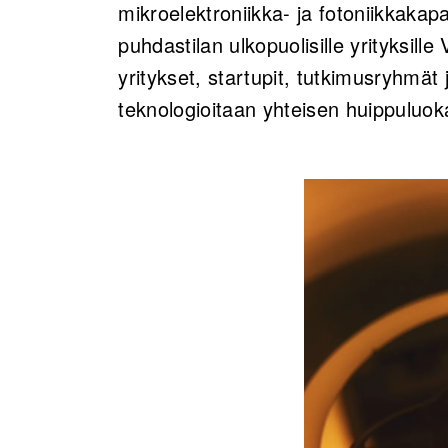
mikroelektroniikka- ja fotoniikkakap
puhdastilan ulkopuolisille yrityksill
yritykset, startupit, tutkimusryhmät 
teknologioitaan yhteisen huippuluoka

* * *

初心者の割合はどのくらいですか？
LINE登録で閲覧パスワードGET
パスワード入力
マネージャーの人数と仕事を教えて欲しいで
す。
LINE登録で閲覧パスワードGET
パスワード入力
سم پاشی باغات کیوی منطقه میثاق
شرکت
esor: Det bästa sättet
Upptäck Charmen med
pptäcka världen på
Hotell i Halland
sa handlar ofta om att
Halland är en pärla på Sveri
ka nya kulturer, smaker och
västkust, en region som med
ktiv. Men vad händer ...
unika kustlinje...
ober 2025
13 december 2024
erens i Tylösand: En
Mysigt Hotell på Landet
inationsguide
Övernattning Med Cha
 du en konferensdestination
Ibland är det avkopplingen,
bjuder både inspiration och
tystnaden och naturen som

YOUR GOAL: Quote the lines from the items, starting at the line that contains "mikroelektroniikka- ja fotoniikkakap" and ending at the line that contains "teknologioitaan yhteisen huippuluoka". Include both of those lines and copy every character unchanged.

RESULT:
mikroelektroniikka- ja fotoniikkakap
puhdastilan ulkopuolisille yrityksill
yritykset, startupit, tutkimusryhmät 
teknologioitaan yhteisen huippuluoka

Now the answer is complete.